• _Instruction A_:
Answer these questions about the pull request page below, one line each, marking your answers (i), (ii) and (iii):
(i) Which new virtual table exposes the collected statistics?
(ii) What is the default interval at which the data is cleared from memory?
(iii) In the review comment on pkg/sql/app_stats.go, what is suggested doing before resetting?

• _Page extract_:

════════════════════

Skip to content

sql: per-statement statistics, step two#14181

Merged
knz merged 3 commits intocockroachdb:masterfrom
knz:collect-queries
Mar 21, 2017
Merged

sql: per-statement statistics, step two#14181
knz merged 3 commits intocockroachdb:masterfrom
knz:collect-queries

Conversation

@knz
Copy link
Copy Markdown
Contributor

@knz knz commented Mar 15, 2017

This PR follows up on #14092 towards #13968.

sql: track per-statement statistics.

This patch extends/replaces the previously introduced mechanism that
tracks per-application statistics: statistics are now bucketed by
statement/query instead, but each application has its own set of
buckets (so we collect different stats per application).

Only the statement types that do not implement the (new) interface
parser.HiddenFromStats are collected. For example SET and SHOW are
excluded.

The collected data is exposed in the new virtual table
crdb_internal.stmt_stats, which replaces the previous app_stats
virtual table.

These statistics are only enabled if the environment variable
COCKROACH_SQL_STMT_STATS_ENABLE is set and true.

Also, the data is cleared from memory periodically, at the interval
set by COCKROACH_SQL_STMT_STATS_RESET_INTERVAL, by default set to 1
day.

sql: track per-statement execution details.

This patch starts tracking the following details per statement:

  • total number of executions
  • total number of first attempts (to separate implicit retries)
  • maximum observed number of retries
  • last error encountered
  • average and variance for:
    • total number of rows
    • parse latency
    • logical plan latency
    • execution latency
    • overhead latency (total latency - parse - logical - execution)

The statements are also separately bucketed depending on:

  • whether the execution failed with an error
  • whether the query was distributed.

(This results in potentially 4 buckets per statement.)

cc @petermattis


This change is Reviewable

@petermattis
Copy link
Copy Markdown
Collaborator

Review status: 0 of 8 files reviewed at latest revision, 3 unresolved discussions, all commit checks successful.


pkg/sql/app_stats.go, line 149 at r1 (raw file):

			select {
			case <-ticker.C:
				s.resetStats()

I wonder if we should dump these to the log before resetting.

════════════════════

• _Available data_:
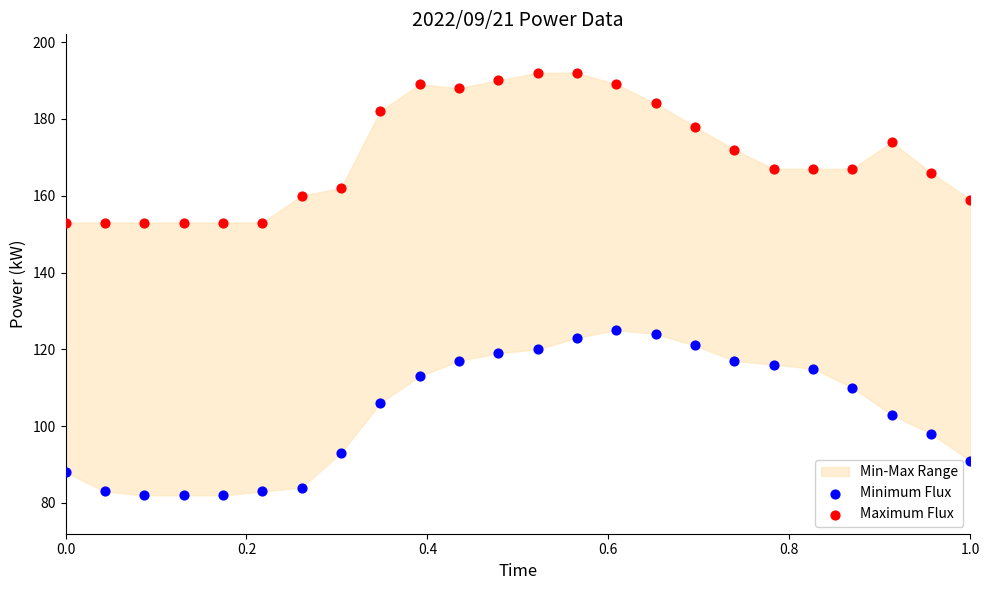

Across all data points, what is the range of Y values (max minus min)?

110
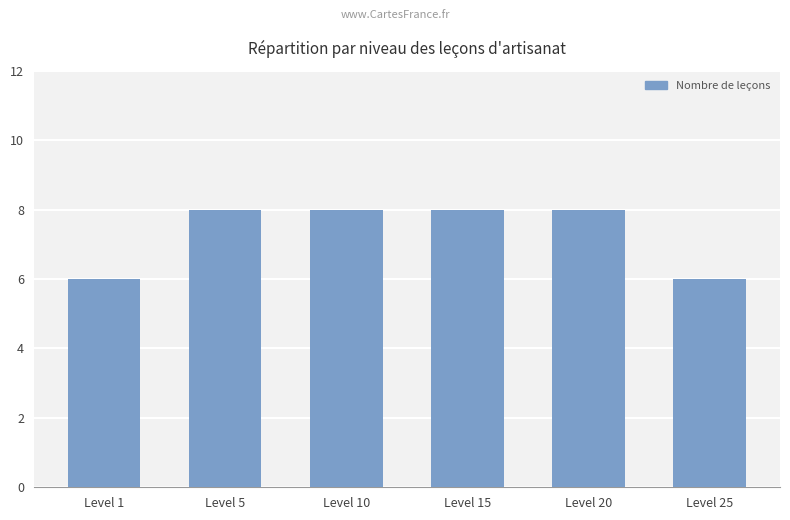

Reading left to right, list all the values displayed in this chart.

6	8	8	8	8	6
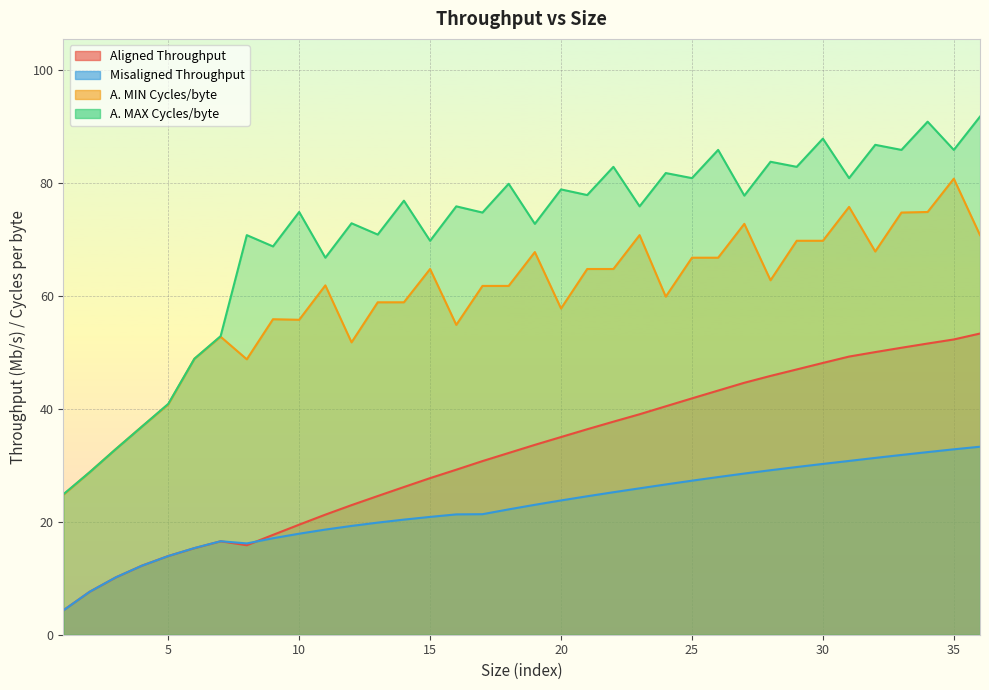

Read the Aligned Throughput value at 5.

13.9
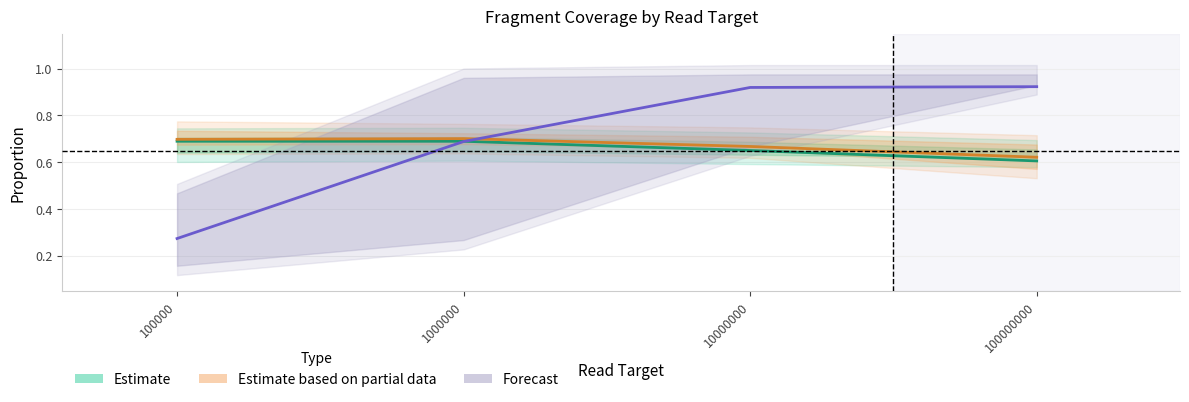

True or false: Forecast has a value of 0.4 at 100000.

False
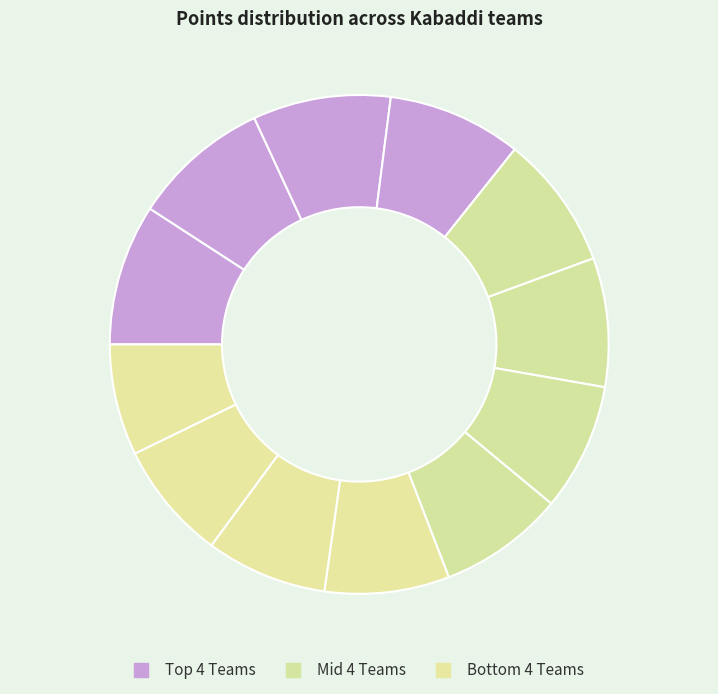

Count the number of slices in the pie.

12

════════════════════

• _Instruction B_:
Convert the records from the line containing "Reading left to" through the end of the records into a JSON list of strings, one string per line, skipping blank lines. Leave the pictures out.

• _Exercise result A_:
(i) crdb_internal.stmt_stats
(ii) 1 day
(iii) Dumping the statistics to the log.

• _Exercise result B_:
[
  "Reading left to right, list all the values displayed in this chart.",
  "6\t8\t8\t8\t8\t6",
  "Read the Aligned Throughput value at 5.",
  "13.9",
  "True or false: Forecast has a value of 0.4 at 100000.",
  "False",
  "Count the number of slices in the pie.",
  "12"
]